STORY: This is Kirkenes, a small Norwegian town 15 minutes drive from Russia.
For three decades it has been a symbol of cross-border harmony in the Arctic.
Then Russia invaded Ukraine in February, and since then, its residents have been forced to face a new reality.
The local Mayor Lene Norum Bergeng.
"Our community consists of many Russians and also Ukrainians so of course it's been tough for very many. We have lived in peace for many years and now our neighbour is going to war with one of its neighbours. Of course it has affected us all."
Home to 3,500 people, of which 400 are Russian and 30 Ukrainian, Kirkenes has had bilingual street signs for decades and residents have been able to travel visa-free to Russia.
But the invasion has forced tough decisions, namely with companies seeking to reduce their dependence on Russian business.
"When the invasion happened in February I think we had the whole registry of feelings, many felt grief, anger, frustration. It has been a surreal time since then. Nobody thought this could really happen."
While non-EU Norway has applied most international sanctions, it has not shut its ports to Russian fishing vessels, a lifeline for the ports of Arctic Norway.
Despite this, at the Kimek shipyard, CEO Greger Mannsverk is worried about restructuring without losing any employees.
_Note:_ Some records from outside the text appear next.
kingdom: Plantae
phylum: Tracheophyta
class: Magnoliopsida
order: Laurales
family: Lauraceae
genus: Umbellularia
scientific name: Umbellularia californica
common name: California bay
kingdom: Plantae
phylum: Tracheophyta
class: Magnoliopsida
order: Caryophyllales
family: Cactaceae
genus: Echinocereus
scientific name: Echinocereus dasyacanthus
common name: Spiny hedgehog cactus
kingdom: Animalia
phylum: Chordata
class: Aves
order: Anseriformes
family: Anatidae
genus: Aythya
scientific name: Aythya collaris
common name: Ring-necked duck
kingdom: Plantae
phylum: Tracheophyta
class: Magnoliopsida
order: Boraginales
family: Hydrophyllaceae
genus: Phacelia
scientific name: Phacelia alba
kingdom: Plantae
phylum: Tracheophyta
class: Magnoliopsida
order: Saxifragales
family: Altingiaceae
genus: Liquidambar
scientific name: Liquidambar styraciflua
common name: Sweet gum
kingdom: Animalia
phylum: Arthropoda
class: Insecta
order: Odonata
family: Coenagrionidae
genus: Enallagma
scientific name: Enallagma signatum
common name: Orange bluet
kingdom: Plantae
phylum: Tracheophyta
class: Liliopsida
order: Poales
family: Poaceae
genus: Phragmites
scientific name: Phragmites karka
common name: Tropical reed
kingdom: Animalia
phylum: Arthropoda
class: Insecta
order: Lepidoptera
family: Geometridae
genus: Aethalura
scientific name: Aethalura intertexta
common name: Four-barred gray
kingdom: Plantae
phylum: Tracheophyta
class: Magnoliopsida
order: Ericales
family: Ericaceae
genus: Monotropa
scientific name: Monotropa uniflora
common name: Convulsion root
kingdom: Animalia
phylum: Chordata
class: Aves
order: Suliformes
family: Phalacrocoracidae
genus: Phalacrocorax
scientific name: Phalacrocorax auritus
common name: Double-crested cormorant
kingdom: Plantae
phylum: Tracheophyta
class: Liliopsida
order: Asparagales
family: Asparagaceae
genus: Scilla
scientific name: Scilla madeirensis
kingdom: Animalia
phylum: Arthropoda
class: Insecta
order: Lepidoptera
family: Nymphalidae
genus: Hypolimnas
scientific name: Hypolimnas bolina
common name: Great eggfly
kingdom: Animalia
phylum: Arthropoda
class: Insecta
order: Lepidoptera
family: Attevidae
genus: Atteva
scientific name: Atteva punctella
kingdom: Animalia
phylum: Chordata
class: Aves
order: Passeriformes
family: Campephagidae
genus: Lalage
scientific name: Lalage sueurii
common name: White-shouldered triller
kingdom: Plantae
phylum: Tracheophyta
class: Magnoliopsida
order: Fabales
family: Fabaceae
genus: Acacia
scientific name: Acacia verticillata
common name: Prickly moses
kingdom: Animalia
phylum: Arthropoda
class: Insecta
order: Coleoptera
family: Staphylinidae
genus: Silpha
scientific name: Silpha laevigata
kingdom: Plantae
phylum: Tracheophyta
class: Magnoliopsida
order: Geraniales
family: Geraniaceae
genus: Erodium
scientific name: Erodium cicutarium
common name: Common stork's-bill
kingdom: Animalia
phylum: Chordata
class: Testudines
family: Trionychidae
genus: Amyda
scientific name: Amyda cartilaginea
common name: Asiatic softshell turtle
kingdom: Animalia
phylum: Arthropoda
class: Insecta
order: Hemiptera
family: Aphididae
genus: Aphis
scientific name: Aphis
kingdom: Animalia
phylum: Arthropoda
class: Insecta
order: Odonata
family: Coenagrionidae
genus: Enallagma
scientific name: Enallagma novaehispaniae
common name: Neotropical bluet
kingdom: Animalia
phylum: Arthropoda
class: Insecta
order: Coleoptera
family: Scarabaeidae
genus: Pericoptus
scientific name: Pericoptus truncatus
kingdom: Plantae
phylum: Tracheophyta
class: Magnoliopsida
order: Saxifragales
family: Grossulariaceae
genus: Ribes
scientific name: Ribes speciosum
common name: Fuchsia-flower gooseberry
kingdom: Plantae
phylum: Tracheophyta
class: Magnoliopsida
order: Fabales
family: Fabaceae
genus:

"I'm not planning for a future without the Russian vessels but I am planning for a future when the Russian clients are not the major ones. That is important. So I still hope that the turnover from the Russian side will be the same but the percentage that today is 70%, should be maybe 20%."
Norwegian Prime Minister Jonas Gahr Stoere is hopeful cross-border cooperation will resume in full before long.
“There will be a day after, at some stage, I don't know when. And I think the spirit of the people living in this municipality is that borders should be respected, but there should also be contact."
For now, the Arctic town in NATO's Norway is freezing ties with its eastern neighbour.